In a recent interview with the official Metallica fanzine So What!, drummer Lars Ulrich reflected about the turbulent journey the band undertook while navigating the challenges of crafting new music and supporting their lead singer, James Hetfield, during and after his rehab stint.
Batting back a question about whether he considered that the band might be over in the wake of Hetfield‘s situation, Ulrich noted: “That falls into the ‘what-if’ questions, and I’m never a big proponent of the ‘what-if’ question. ‘What if this happened instead of that?’ Well, it didn’t. We moved forward with the situation that we’re in.”
The drummer went on to say that the band knew they needed to give Hetfield the space he needed to recover, and that they were willing to suspend everything else in the meantime. He also said that the pandemic, which hit shortly after Hetfield‘s return to rehab, gave the band even more time to focus on their inner dynamics and figure out how they wanted to move forward.
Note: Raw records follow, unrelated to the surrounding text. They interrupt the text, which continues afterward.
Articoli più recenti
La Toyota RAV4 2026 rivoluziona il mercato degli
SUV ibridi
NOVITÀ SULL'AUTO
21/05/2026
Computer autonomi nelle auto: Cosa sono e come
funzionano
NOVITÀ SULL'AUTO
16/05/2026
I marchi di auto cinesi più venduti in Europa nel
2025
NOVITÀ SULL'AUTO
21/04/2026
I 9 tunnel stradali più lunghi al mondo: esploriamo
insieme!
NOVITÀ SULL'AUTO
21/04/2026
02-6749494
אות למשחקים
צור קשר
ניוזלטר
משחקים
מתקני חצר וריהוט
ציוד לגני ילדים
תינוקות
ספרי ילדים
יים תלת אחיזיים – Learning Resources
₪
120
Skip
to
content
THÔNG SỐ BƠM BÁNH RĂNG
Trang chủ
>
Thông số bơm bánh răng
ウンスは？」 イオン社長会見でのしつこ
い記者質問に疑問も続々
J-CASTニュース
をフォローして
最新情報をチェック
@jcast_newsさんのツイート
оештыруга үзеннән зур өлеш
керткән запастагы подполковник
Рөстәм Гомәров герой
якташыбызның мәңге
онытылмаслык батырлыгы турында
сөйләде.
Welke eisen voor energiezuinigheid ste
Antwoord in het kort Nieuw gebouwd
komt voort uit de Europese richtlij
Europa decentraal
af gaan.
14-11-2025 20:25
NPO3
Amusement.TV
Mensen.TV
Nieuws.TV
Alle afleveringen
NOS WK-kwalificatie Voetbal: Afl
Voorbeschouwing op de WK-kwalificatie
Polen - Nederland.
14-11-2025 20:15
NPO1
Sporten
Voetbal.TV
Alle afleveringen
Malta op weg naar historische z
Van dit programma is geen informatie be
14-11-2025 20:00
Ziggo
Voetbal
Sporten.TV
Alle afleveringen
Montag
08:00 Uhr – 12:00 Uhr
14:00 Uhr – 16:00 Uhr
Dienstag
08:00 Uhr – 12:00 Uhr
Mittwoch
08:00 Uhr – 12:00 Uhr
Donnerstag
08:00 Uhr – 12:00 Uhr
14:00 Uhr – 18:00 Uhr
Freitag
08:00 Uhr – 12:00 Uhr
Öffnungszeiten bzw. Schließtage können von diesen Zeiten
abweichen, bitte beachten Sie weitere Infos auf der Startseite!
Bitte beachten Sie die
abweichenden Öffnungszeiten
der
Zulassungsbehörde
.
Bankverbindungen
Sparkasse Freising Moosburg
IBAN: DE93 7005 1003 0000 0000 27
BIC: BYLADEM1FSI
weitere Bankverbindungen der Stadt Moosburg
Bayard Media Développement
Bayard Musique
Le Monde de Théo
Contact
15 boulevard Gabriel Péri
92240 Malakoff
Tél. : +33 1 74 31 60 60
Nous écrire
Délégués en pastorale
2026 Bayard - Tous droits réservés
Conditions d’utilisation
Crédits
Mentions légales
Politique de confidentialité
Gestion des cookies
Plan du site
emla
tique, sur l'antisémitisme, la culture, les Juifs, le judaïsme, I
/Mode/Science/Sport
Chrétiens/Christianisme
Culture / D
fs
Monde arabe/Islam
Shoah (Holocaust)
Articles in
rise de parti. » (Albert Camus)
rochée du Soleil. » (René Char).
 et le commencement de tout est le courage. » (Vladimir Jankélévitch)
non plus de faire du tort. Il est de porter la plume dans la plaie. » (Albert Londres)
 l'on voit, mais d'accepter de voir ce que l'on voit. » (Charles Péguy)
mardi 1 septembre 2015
“What James went through at the tail end of ’19 into ’20 was something where it really felt like I – and the rest of the guys in the band – had to give him the space that he needed, had to really take a step back, and just suspend everything that was on the table. We needed to do that for our friend and for our bandmate and partner. Then, slowly, the pieces started coming back together in the spring of ’20, and then everything got side-swiped by the horrific [events] of Covid and the lockdown. So, as we were giving the inner-band dynamics the time that they needed, we realized that there was no need to rush anything. And at the same time, like I said before, [we were] trying to figure out: how does Metallica make a difference, how can music make a difference, what can we do?”
For Ulrich, the key to making sure Metallica emerged from that period intact and in a good place to kickstart their next chapter was to simply keep the band moving, however slowly or methodically.
“I still can’t get away from the analogy I’ve said a million times: you’re trying to keep the train on the tracks,” he explained. “You don’t want to necessarily 100% force its direction, but you want to ensure the train doesn’t derail. And when I think back on 2020, that’s kind of the overview. Obviously, there were a couple of things. There was the drive-in theater concert, and every time that we got back together, every time we would do Zoom calls or whatever, we would start understanding what headspace everybody was in and what everybody was capable of and willing to do. Also, where all the boundaries were as you were trying to move it forward.” Ulrich explained.
“But nothing radically different than other times that we’d been challenged in the past, so there’s a part of me that sort of just… you roll your sleeves up” Ulrich added. “You want to get back and get engaged. You accept the parameters that are put on it, and you try to make progress within those. Three years later, we have this incredible record. It’s hard to believe that a part of what lives in this record – the energy, the lyrics, the themes, production, all of it – is not somehow correlated to the challenges that were thrown our way.”